The contrast here is that though the Federal Reserve was still seeing interest rates in order to control the value of debt, the U.S. dollar, and the domestic/ international global flow of money, the actions of the Executive of the Office of the President made financial policy endeavors that would transform the national economy with greater effect. Again, the Federal Reserve was taking actions to affect the economy with its tools and strategies, but the President made greater moves that were able to positively turn the economy around. Whereas the Federal Reserve typically communicates in a vocabulary of words that express its guiding norms and modes of monetary policy in response to its understandings and observations of domestic/ international economic money flows and how a myriad of internal & external economic factors may play into their short and long-term outlooks, President Reagan simplified the governments tax relationship to the American people, communicated his plan and took action to reduce the size and cost of government, and seeked to reason, remind and inspire the people with an awareness that their self-determination to use the free market to entrepreneurially accomplish their dreams is the actual economic force. The Federal Reserve does not speak to the people, its construction primes it to speak a vocabulary that is not directed to ‘Main Street,’ but to the largest movers of market forces, governments, and those investors who speculate in it on ‘Wall Street.’

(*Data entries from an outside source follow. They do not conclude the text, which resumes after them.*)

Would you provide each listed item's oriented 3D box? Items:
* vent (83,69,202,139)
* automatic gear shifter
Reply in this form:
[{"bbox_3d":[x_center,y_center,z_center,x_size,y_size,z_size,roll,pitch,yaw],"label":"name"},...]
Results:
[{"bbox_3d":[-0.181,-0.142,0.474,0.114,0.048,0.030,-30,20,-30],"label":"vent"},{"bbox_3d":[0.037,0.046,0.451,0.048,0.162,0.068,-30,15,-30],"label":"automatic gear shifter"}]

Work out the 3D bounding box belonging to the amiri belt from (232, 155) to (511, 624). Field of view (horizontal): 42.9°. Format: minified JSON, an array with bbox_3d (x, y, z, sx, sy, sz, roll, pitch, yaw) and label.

The true interest of government is to serve and protect all the people, according to the word & spirit of the American tradition of liberty and justice for all as found in our Declaration of Independence & Constitution. At best, the Federal Reserve has a split interest; that is to say, it is both independent and semi-public. Its construction defaults it into a split priority of purpose, and left unchecked,— its endeavors, strategies and market-affecting tools have not historically been an inspiration delivering a shaping or rise in entrepreneurial self-determination for the American people, but a continuity of cyclical economic recessions, and finite, artificially-created market ‘bubbles,’ that benefit a continuously decreasing sum of people who are able to rise out of debt and own their own homes. Most people are less and less able to own their own homes outright, or to not be burdened with debt, or the effects of a continuously depreciated U.S. dollar as the price of goods increases. The Federal Reserve that has favored an international financial ideological perspective balance can never drum up the true American engines of economic growth: the ingenuity and self-determination of the American individual as an economic force because of its split priority. No, the people of America should not have the Federal Reserve at the helm of the economy because history has shown that the central bank’s economic priority is not the economy of ‘Main Street.’ Instead, we must  empower ourselves to become resilient wellsprings of economic self-determination. It is only that steadfast individual resiliency of  the determined mind and continued action of belief in our ability to achieve for ourselves, (and in turn, our families and communities), that can create true economic strength.